Researching (in)Visible Borders and Artivism at the Crossroads between Disciplines

Tuesday, 8 July 2025: 00:00
Location: FSE013 (Faculty of Education Sciences (FSE))
Oral Presentation
Melissa MORALLI, University of Bologna, Italy
The term artivism refers to those practices and projects created by artists, activists and scholars that aim to respond to and critically reflect on the challenges of our time by using different languages and forms of creative expression. By combining the aesthetic dimension with ethical and political issues, artivism represents an important form of dissent and a powerful expressive device to counter hegemonic discourses such as those currently surrounding migration and borders. In front of an excessive spectacularization sustained by media and political discourses that portray migrants as "impossible citizens" or invaders and criminals, the need to build a "third imaginary" of human mobility emerges strongly.

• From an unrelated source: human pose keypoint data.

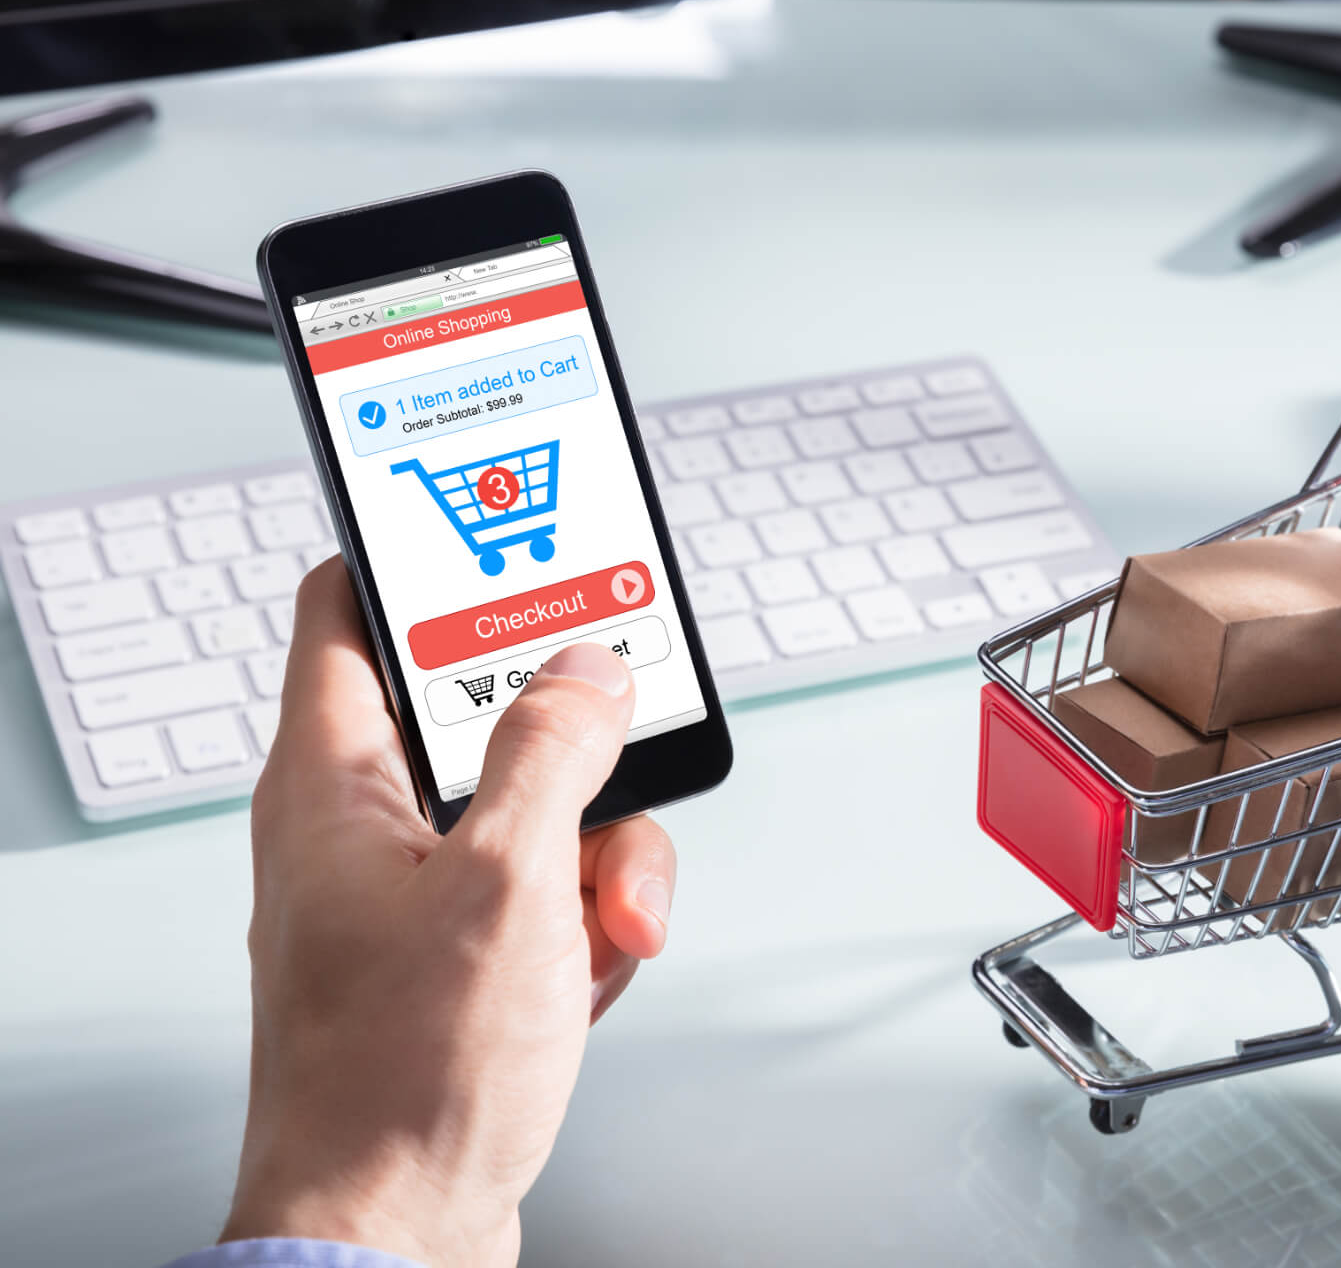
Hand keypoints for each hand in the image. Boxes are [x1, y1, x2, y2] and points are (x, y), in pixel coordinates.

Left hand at [222, 558, 675, 1264]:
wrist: (396, 1241)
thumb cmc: (401, 1086)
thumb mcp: (505, 886)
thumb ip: (552, 754)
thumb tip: (588, 669)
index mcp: (330, 784)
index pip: (351, 611)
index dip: (425, 559)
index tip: (507, 538)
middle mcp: (362, 829)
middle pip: (484, 716)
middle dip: (573, 752)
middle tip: (614, 760)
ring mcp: (416, 896)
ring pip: (540, 809)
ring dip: (602, 858)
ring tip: (604, 923)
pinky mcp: (462, 960)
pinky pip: (551, 893)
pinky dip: (591, 924)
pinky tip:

This contribution proposes to start from the concept of artivism in order to present "Frontières (In)visibles", a visual research conceived since its elaboration through the intersection of gazes between the worlds of cultural studies and experimental artistic production. Since its elaboration, the visual research has been conducted by a cultural sociologist and an Iranian illustrator and filmmaker and has focused on a particular right, defined here as the "right to the discourse". Drawing upon the Lefebvrian concept of the "right to the city", the “right to the discourse” is conceived as the right to participate in and re-appropriate narratives by people on the move. How do artists deal with social injustices associated with exile, and how can art redefine these social, political, and narrative inequalities? How does artistic creation recreate alternative forms of “feeling at home”? The outcome is a short documentary co-created with four artists “in exile” in Marseille, divided into four chapters: Resistances (on social injustices related to mobility); Baggage (on cultural “baggage”); Crossings (on borders); Bodies (on identities).